● Short task 1: Count the lines in the records below that contain the string "读卡器管理", and give only that number.

● Source text:
The milk chocolate was pretty smooth, and very milky tasting. It melted well and didn’t have that light waxy glaze that many other panned candies have. The white chocolate was similarly milky in its taste, but not too sweet. As a combination goes, I still wasn’t completely on board with having chocolate with my gummi bears. They’re cute and easy to eat, but I think I might like them apart.
Rating: 6 out of 10
To be fair, even though Koppers invented the confectionery genre of chocolate covered gummi bears, the ones I see most often in drug stores, movie theaters & discount chains are called Muddy Bears and are made by Taste of Nature (who also makes Cookie Dough Bites) which I think is an awesome name for an unappetizing looking product.
The box features a yellow bear who is entirely too happy to be covered in chocolate. I’m not sure if he understands that once he’s sealed in his confectionery shell he’s doomed.
I’ve only seen them in the theater sized boxes. Inside the box is a cellophane pouch that holds the bears and keeps them fresh. (And makes for extra wrapper noises at the theater and probably scowly looks from me if I’m sitting near.)
As unattractive as the Koppers were, I think the Muddy Bears are even worse. But since they’re meant to be eaten at the movies based on the packaging, I’m going to guess that doesn’t matter much. (For the record, I like candy that looks the same after sitting unwrapped at the bottom of my purse, so that when I switch purses and find it down there, I know what it is ... and then I eat it.)
One of the big differences in the products is the gummi center. Muddy Bears use multi-flavored gummis. Of course being covered in milk chocolate there’s no way to know which flavor is which. It’s a benign chocolate-covered Russian roulette. Mostly I seemed to get green apple.
The chocolate coating seems a bit crumbly, not as smooth melting as the Koppers and very sweet without much of a “chocolate” taste. I can’t see myself buying these.
Candy Addict did a review last summer as well, interestingly, their photo of the box says, “The Original”, I’m guessing Koppers took issue with the accuracy and they’ve changed it to the version I have.
Rating: 4 out of 10
Meiji Gummy Choco set the bar too high. Their candies come in lots of different flavors, they’re packaged so nicely, the price is right even for an import and if you get a flavor mix, they’re color coded. But if you’re not able to get a hold of those, give the Koppers a try (you’ll probably see them in bulk bins), if the shop also carries chocolate cordials, they’re probably Koppers.

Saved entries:
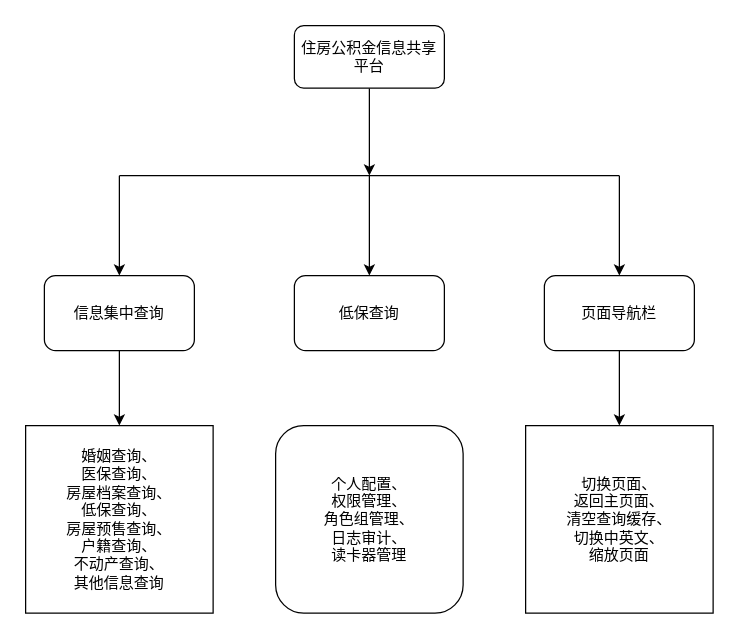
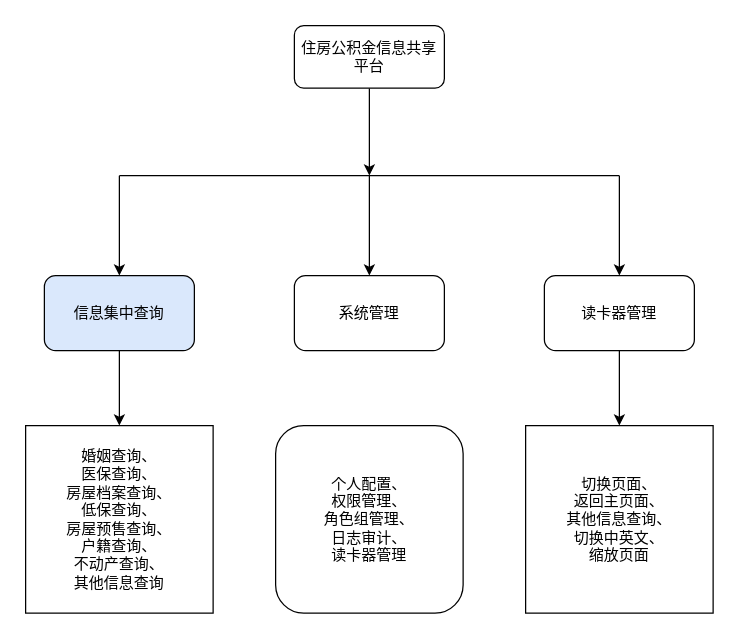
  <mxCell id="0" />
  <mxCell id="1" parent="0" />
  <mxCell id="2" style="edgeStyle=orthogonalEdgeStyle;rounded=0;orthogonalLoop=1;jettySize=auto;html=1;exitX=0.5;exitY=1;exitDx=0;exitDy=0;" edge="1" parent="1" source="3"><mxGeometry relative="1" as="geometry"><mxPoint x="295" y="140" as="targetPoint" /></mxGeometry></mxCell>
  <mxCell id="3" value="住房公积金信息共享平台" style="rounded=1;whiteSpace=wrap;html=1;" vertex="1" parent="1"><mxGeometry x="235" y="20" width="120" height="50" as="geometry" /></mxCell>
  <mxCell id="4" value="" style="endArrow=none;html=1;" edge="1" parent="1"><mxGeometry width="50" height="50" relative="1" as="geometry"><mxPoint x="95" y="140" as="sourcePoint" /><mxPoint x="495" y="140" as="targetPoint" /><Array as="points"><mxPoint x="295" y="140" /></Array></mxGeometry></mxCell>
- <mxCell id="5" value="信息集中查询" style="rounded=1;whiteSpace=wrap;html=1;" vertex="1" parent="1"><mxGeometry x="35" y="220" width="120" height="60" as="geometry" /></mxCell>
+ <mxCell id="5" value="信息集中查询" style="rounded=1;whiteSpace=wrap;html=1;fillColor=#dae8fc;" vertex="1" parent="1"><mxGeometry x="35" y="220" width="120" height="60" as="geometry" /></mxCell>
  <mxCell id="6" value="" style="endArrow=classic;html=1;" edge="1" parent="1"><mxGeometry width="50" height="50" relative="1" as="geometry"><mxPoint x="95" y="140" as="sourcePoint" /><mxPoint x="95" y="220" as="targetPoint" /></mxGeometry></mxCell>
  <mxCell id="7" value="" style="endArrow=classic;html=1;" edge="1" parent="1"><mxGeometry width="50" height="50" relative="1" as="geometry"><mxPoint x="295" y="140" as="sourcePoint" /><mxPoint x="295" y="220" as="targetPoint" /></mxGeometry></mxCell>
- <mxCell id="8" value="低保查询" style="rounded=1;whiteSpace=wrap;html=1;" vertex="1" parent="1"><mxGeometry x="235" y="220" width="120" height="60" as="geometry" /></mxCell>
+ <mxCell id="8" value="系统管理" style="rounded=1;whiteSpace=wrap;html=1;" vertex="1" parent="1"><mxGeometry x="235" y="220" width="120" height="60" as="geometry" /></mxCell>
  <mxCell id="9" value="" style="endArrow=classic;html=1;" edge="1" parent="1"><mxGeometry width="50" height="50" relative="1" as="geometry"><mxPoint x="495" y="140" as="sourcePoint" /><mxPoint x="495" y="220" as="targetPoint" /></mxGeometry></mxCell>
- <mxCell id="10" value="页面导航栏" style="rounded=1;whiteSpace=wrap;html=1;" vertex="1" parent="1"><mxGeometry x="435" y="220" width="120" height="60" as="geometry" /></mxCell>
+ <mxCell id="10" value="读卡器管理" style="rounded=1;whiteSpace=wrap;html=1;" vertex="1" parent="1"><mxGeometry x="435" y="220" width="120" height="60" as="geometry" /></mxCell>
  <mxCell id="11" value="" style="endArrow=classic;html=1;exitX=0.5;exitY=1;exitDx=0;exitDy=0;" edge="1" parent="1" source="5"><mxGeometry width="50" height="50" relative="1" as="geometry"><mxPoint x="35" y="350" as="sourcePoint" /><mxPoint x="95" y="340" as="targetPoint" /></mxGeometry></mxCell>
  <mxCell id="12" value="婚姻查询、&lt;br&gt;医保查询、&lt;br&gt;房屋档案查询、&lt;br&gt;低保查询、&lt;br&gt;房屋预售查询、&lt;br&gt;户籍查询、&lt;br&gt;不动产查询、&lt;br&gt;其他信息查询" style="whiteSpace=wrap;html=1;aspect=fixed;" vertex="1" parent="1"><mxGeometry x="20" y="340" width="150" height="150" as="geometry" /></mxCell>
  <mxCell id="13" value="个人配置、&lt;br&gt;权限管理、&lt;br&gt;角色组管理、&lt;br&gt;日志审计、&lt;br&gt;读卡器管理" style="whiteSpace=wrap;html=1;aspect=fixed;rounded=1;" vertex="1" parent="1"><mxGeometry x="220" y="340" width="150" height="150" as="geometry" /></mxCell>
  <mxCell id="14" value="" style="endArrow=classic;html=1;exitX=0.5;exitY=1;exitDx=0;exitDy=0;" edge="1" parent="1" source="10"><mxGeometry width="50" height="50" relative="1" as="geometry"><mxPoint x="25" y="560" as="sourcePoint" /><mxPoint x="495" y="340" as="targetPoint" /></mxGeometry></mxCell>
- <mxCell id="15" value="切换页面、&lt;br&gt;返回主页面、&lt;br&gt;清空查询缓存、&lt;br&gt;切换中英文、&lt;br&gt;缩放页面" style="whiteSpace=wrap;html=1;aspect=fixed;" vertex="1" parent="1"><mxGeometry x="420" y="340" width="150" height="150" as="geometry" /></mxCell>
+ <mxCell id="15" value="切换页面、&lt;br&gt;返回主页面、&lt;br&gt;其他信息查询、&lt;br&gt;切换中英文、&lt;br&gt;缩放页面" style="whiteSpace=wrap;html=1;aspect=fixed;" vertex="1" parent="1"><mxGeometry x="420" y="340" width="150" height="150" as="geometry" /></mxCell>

● Short task 2: According to the candy review above, which company makes Muddy Bears?

● Complete response 1: 2

● Complete response 2: Taste of Nature